An interesting development in this space is Perceus reference counting, which is a clever way to mutate persistent data structures in place if there's just a single owner. Crucially, what the paper calls the “functional but in place (FBIP)” paradigm is a semantic guarantee just like tail call optimization, which allows programmers to reason about code in a way that lets them know where and when persistent data structures are mutated in place.

The Perceus algorithm rests on the idea that the problem isn't mutation in itself, it's mutation of shared data. This is the same insight that lies at the root of Rust's borrow checker, which allows either mutation (if there's a single reference) or sharing (if there are multiple borrowed references), but never both at the same time. Perceus mutates a data structure in place if there's a single owner (a refcount of 1), otherwise it behaves like other functional languages and shares the data persistently.

Because data can be shared persistently, Perceus still assumes the same data model as other functional languages, in other words, cons lists (or other persistent data structures with a lot of pointers and bad cache locality, similar to cons lists).

An interesting alternative, proposed in the context of imperative languages, are Mutable Value Semantics, or MVS for short. MVS guarantee that if there's a single owner of a data structure, it can be mutated in place, similar to Perceus. But MVS and Perceus differ in how they treat the case of multiple references to the same data structure, because instead of sharing it using persistent data structures like Perceus, MVS has copy-on-write semantics where the entire data structure is copied. This might sound wasteful, but makes it possible to use (dynamic) arrays, which have a better cache locality than the persistent data structures used by Perceus.

I am not aware of any functional language that uses MVS (to be fair, both Perceus and MVS are relatively new approaches), but I see no reason why MVS would be tied to imperative languages. At the end of the day, the difference lies merely in what happens in the case of multiple references to the same data. Whether or not Perceus or MVS is a better option seems to depend on how common it is to mutate data in place instead of sharing it: If single-owner mutation is the common case, MVS is likely to be more efficient, because it can use (dynamic) arrays under the hood and doesn't need to do any pointer chasing. If most data is shared, Perceus is like to be more efficient, because it can avoid copying large chunks of data.

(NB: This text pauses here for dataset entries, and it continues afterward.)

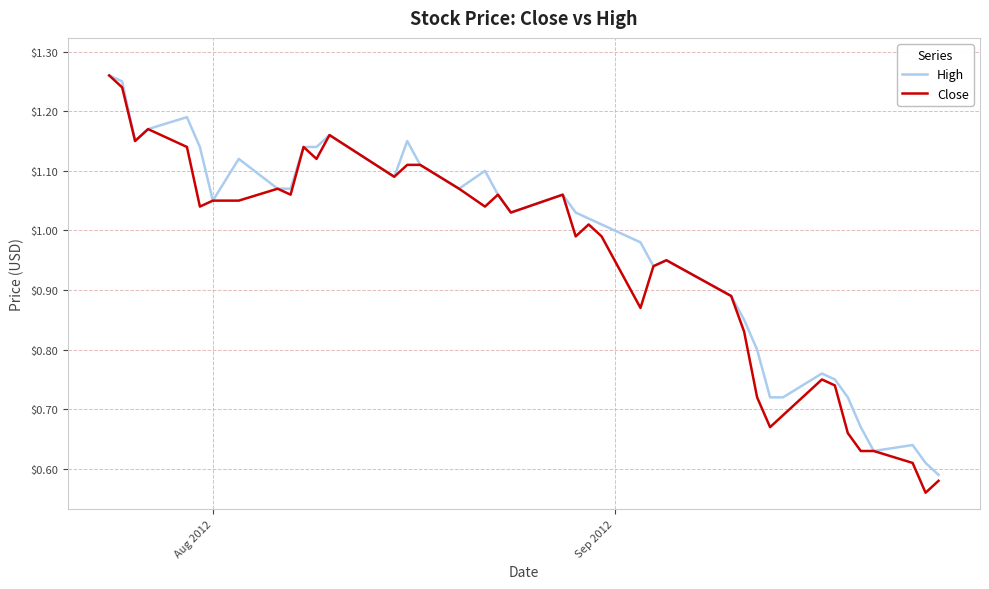

Which series has the largest range (max minus min)?

Close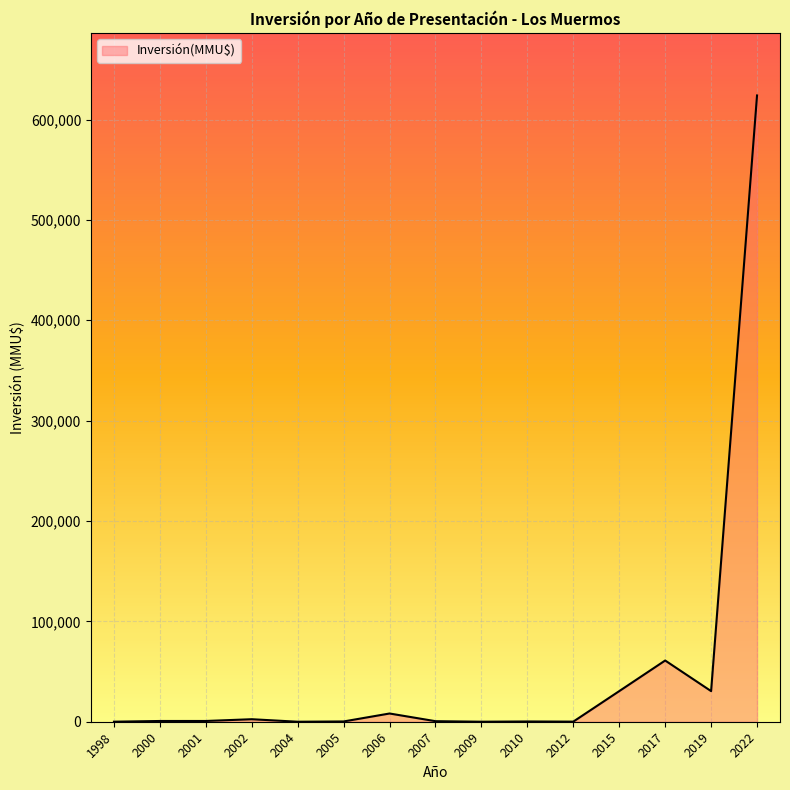

What is the maximum value shown in the chart?

624000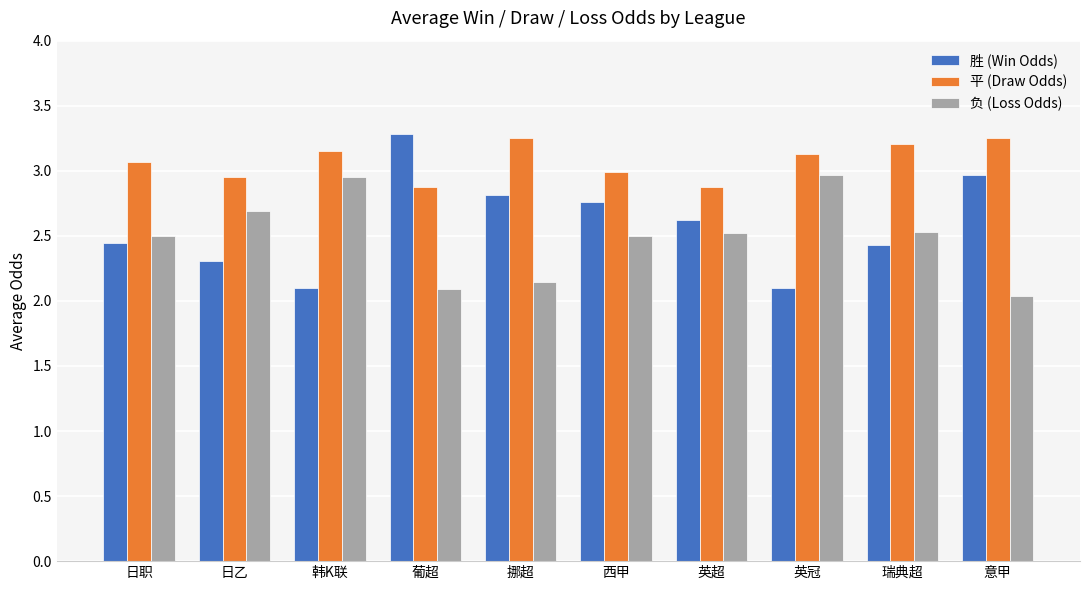

Rank the series at 日乙 from highest to lowest value.

平 (Draw Odds), 负 (Loss Odds), 胜 (Win Odds)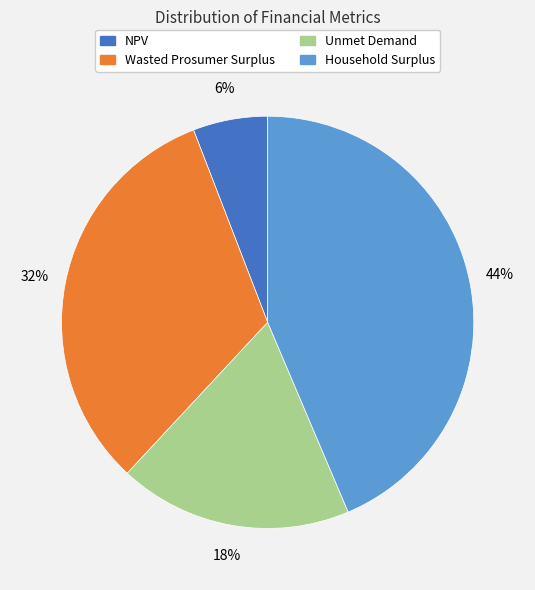

Is it true that Household Surplus is 44% of the pie?

True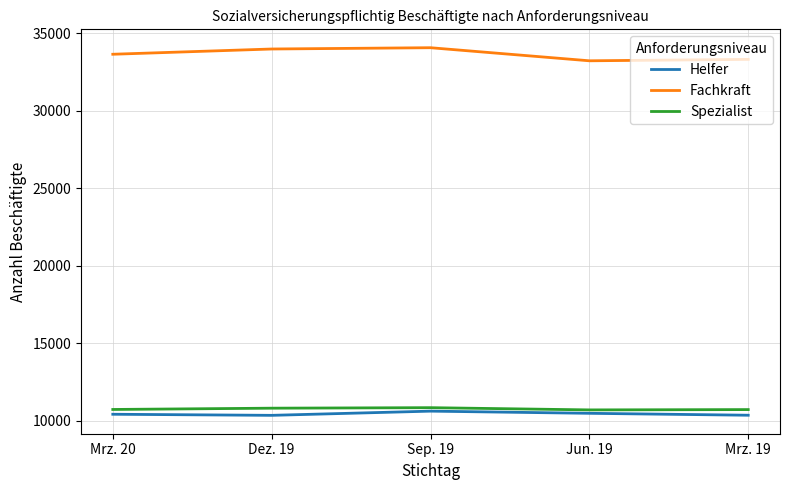

Which series has the widest spread of values?

Fachkraft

Going back to the topic of bytecode instruction sets, Perceus and MVS support different instruction sets, because cons lists and (dynamic) arrays support different access methods: While both data structures support pushing a new element to the end of the structure in O(1) and both support accessing the last element in O(1), only (dynamic) arrays support accessing accessing the first element in O(1) (or any element in the array for that matter).

An instruction set that can rely on MVS instead of Perceus could thus expose both a LAST and a FIRST instruction, whereas a VM built on persistent data structures doesn't have that luxury, which leads to the classic pattern of having to reverse a cons list after accumulating it using tail calls.

Fold considered harmful?

It is still unclear to me whether building a VM for a functional language using MVS is actually a good idea. Such an idea might turn out to involve too much copying, whereas using Perceus seems to be the “safer” choice, as it has been used in Koka and Roc with some success (and appears to be a strict improvement over the usual functional model of using persistent data structures everywhere).

However, one thing I dislike about using cons lists is that especially in a Lisp-like language such as Kombucha, where algebraic data types are built out of a basic list-like data structure, the programming pattern that emerges is very dependent on fold, because all data is accessed in terms of first and rest (to borrow Clojure's names for car and cdr). As Guy Steele points out, this is a fundamentally sequential approach to programming that results in data structures with a long spine (which is also bad for cache locality).

What I find appealing about MVS is that the basic data structure could be (dynamic) arrays. Could that lead to a working instruction set for a functional bytecode VM? Well, let's see!